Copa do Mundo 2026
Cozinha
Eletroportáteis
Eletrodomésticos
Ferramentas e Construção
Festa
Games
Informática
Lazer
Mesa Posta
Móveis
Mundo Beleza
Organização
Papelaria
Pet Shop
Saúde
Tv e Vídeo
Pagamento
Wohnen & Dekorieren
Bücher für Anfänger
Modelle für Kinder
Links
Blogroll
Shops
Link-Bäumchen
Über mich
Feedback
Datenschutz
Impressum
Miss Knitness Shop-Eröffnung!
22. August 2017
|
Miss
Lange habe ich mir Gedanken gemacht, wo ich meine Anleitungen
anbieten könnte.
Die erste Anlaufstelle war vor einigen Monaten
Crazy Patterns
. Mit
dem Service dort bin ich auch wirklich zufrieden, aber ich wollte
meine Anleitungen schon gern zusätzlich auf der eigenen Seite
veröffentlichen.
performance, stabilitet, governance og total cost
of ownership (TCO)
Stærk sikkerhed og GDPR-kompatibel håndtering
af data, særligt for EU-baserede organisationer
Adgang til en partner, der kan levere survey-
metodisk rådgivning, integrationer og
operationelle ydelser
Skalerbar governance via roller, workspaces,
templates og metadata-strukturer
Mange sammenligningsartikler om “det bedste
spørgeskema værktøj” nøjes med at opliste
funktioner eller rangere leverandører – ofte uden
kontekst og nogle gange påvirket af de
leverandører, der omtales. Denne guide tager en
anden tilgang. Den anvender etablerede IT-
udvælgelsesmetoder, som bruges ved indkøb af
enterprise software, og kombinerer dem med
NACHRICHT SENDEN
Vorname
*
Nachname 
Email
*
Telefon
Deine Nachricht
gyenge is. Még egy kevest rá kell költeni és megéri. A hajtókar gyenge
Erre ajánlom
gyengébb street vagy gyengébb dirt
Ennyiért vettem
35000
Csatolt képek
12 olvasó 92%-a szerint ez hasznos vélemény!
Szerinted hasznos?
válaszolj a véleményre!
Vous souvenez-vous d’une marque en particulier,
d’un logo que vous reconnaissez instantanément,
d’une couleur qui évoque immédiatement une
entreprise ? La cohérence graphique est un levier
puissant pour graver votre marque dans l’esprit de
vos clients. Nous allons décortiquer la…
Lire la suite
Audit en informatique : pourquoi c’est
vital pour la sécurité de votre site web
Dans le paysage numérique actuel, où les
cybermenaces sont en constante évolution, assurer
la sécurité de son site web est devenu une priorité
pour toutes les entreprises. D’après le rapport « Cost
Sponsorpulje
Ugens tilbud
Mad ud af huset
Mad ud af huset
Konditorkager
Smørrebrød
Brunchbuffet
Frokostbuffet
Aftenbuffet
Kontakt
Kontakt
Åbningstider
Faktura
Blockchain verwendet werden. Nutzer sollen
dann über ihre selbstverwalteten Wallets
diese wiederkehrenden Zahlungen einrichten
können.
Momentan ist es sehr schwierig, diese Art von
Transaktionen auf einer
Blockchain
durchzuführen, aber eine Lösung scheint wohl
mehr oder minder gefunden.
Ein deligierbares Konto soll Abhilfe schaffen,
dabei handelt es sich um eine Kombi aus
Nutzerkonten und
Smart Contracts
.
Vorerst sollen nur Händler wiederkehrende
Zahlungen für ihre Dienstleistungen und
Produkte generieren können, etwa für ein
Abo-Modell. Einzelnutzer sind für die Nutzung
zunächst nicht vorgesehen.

======

- _Request_
Your output must be the exact lines from the one containing "vital pour la sécurité de votre site web" through the end of the data above, both included, and nothing more.

- _Answer box_
vital pour la sécurité de votre site web
Dans le paysage numérique actuel, où les
cybermenaces sont en constante évolution, assurer
la sécurité de son site web est devenu une priorité
pour toutes les entreprises. D’après le rapport « Cost
Sponsorpulje
Ugens tilbud
Mad ud af huset
Mad ud af huset
Konditorkager
Smørrebrød
Brunchbuffet
Frokostbuffet
Aftenbuffet
Kontakt
Kontakt
Åbningstider
Faktura
Blockchain verwendet werden. Nutzer sollen
dann über ihre selbstverwalteten Wallets
diese wiederkehrenden Zahlungen einrichten
können.
Momentan ist es sehr schwierig, diese Art von
Transaktionen auf einer
Blockchain
durchzuführen, aber eine Lösung scheint wohl
mehr oder minder gefunden.
Ein deligierbares Konto soll Abhilfe schaffen,
dabei handelt es sich um eine Kombi aus
Nutzerkonten und
Smart Contracts
.
Vorerst sollen nur Händler wiederkehrende
Zahlungen für ihre Dienstleistungen und
Produkte generieren können, etwa für ein
Abo-Modell. Einzelnutzer sind für die Nutzung
zunächst nicht vorgesehen.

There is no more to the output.